Thanks all for the responses - I have used liberal amounts of Proofhide (and nothing else) since I started using the saddle. I will try the other hints suggested and give it a go for a few hundred more miles. Ed
A Team Pro has really hard leather. I used to have one, and it took all summer to break in. I also have a two B-17 Standards and a Conquest (shorter and narrower than a Flyer). They had softer leather and broke in in about 8 hours of riding.
I just got a B-17 Imperial. It has a hard leather, and reminds me of the Team Pro. It is not that the hard leather is uncomfortable, it is just that your rump slides around a bit because it has not created any pelvic dips. The B-17 Imperial is supposed to be a B-17 Standard with a prostrate friendly cut out, but I am not finding it to be quite that. I only have 5 or 6 hours of riding on the Imperial.
So I guess you might want to know why do I have so many saddles? I started to have prostrate issues, had to retire the Team Pro and the Conquest.

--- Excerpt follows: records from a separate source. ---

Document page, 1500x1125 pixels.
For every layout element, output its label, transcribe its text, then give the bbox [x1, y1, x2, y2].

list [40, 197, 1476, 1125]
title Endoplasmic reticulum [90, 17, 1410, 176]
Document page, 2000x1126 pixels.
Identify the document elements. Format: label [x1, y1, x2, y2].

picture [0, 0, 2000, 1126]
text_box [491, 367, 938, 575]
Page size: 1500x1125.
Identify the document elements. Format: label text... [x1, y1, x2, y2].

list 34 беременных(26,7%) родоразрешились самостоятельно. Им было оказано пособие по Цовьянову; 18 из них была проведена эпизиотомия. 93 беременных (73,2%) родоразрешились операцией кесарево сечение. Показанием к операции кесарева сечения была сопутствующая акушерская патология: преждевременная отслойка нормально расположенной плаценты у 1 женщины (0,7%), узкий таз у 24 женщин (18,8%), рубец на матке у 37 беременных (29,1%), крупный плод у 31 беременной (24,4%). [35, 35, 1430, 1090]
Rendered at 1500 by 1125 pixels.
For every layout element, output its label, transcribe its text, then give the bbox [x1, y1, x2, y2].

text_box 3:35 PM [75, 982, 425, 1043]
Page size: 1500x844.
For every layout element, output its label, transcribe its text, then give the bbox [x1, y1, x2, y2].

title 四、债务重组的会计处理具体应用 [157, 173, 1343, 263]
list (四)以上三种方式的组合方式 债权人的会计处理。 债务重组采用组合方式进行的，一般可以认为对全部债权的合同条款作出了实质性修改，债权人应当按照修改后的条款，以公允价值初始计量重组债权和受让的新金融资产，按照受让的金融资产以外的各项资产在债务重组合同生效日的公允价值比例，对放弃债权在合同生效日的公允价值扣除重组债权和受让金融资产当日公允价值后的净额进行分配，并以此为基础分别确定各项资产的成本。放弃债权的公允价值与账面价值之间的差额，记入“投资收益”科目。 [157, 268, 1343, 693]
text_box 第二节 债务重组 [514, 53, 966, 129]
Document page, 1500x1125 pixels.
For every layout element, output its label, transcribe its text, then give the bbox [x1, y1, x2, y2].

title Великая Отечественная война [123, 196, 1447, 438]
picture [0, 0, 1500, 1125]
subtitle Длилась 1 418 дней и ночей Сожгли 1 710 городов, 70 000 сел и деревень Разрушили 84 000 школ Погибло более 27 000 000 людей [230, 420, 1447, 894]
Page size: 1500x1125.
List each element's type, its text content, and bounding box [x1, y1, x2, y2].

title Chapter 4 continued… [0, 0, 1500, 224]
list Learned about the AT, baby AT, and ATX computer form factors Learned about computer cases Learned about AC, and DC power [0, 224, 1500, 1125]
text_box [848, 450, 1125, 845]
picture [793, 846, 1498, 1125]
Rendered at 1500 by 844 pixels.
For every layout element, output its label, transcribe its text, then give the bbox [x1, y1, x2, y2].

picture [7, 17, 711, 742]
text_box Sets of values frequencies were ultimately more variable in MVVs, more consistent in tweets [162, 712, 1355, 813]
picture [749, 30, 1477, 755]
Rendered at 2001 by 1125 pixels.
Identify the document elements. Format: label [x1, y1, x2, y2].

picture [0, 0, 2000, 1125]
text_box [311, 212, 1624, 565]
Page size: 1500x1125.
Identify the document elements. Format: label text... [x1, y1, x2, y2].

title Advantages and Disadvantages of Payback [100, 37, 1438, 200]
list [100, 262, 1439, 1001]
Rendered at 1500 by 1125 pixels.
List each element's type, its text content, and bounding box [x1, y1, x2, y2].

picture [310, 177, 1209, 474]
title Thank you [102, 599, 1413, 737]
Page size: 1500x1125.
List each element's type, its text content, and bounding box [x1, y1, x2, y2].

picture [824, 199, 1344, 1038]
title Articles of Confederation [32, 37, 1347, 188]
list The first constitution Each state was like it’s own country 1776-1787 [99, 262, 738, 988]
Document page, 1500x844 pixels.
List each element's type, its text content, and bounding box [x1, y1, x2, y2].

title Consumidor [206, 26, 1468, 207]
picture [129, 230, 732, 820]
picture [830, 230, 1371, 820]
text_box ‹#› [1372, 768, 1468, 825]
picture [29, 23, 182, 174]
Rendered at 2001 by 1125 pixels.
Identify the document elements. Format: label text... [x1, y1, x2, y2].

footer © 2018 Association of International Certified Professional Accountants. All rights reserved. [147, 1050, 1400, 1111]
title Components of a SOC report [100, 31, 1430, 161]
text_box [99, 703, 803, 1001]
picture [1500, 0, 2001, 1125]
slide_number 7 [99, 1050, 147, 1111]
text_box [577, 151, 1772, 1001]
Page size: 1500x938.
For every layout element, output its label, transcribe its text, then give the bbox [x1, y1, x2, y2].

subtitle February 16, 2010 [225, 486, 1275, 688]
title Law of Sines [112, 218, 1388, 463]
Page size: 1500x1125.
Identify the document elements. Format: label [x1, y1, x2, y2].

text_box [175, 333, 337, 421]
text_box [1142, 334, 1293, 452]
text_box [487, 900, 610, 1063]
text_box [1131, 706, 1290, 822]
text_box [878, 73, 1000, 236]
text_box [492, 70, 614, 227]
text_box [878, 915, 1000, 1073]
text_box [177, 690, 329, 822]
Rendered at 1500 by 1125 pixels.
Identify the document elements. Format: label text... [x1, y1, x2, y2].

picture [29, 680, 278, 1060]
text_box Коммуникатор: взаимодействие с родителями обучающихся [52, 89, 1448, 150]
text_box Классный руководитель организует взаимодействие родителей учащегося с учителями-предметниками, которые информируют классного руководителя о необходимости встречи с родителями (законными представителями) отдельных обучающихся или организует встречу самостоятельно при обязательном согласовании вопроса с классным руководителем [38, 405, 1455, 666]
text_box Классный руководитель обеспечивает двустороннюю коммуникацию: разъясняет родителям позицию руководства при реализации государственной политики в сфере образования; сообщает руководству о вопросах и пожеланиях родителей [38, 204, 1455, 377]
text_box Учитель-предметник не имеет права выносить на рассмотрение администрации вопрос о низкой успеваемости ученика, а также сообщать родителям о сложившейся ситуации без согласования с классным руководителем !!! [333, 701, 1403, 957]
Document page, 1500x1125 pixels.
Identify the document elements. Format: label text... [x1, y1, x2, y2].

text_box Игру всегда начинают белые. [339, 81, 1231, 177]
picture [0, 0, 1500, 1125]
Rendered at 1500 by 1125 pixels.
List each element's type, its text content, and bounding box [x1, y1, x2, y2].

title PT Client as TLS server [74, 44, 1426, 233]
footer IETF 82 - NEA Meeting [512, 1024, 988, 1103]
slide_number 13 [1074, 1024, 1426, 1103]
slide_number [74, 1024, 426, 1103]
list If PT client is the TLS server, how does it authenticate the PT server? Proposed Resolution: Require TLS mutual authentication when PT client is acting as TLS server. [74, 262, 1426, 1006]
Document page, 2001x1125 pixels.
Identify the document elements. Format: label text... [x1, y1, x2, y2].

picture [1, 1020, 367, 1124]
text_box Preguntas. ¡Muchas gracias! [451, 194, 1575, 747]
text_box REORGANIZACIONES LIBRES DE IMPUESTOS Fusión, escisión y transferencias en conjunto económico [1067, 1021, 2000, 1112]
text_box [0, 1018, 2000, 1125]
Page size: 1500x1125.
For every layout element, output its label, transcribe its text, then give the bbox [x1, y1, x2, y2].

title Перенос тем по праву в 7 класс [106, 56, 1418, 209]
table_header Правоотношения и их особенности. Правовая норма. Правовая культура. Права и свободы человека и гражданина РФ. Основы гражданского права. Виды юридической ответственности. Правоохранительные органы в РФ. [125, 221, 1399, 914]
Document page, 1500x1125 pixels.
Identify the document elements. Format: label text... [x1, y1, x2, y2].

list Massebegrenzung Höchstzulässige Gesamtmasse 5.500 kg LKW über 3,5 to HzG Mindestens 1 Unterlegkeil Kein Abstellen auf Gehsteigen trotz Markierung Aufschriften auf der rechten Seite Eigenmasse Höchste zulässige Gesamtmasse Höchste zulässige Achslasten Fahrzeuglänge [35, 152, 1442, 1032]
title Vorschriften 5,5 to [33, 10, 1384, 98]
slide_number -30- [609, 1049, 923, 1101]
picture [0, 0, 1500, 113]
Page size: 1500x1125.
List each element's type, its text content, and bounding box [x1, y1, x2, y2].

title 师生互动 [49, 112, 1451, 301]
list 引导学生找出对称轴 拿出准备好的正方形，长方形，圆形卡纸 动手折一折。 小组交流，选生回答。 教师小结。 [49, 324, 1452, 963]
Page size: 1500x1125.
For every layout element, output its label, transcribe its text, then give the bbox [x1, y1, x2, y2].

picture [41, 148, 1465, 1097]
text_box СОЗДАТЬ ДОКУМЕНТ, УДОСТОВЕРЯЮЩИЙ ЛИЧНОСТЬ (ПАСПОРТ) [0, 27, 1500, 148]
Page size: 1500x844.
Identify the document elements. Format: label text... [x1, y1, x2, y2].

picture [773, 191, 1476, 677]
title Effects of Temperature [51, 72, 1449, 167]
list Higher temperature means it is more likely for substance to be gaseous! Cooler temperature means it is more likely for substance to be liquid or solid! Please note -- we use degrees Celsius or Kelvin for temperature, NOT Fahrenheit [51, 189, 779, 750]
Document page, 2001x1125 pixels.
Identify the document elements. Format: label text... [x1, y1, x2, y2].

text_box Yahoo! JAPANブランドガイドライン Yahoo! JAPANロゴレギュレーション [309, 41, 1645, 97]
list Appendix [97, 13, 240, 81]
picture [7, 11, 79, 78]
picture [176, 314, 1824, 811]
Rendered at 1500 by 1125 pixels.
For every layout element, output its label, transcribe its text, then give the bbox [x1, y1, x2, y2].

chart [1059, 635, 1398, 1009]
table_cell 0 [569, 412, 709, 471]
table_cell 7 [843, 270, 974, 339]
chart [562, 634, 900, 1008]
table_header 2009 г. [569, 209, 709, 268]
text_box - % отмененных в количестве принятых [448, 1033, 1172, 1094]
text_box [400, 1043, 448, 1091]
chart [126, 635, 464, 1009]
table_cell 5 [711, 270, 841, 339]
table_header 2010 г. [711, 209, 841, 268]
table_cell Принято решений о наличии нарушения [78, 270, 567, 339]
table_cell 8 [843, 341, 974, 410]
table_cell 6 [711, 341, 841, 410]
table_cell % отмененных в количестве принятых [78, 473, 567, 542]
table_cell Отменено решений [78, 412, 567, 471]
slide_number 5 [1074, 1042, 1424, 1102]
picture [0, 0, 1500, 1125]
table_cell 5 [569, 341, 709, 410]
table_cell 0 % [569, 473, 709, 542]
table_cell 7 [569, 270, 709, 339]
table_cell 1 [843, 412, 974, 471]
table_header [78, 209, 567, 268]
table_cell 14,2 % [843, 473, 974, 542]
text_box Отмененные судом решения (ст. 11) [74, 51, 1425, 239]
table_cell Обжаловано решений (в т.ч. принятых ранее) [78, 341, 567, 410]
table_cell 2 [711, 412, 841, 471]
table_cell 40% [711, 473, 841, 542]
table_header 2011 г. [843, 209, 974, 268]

One of the B-17 Standards was purchased via Tom Milton, who used to resell B-17s with a cut out of his own design. Now he has a saddle of his own design. I just retired my orriginal B-17 Standard as I now need cutouts on all of my saddles, and this is being replace by the B-17 Imperial.
You have not said why you have a Team Pro or what you want to do with. Why did you pick this particular Brooks saddle?
A Brooks saddle will eventually deform to match your "back side". This is what makes it comfortable. I have met people who never can survive the Brooks saddle break in process. Tom Milton's saddle uses a different technology. The two halves of the split saddle hammock so to speak. I don't like it myself, but I have two friends that prefer it.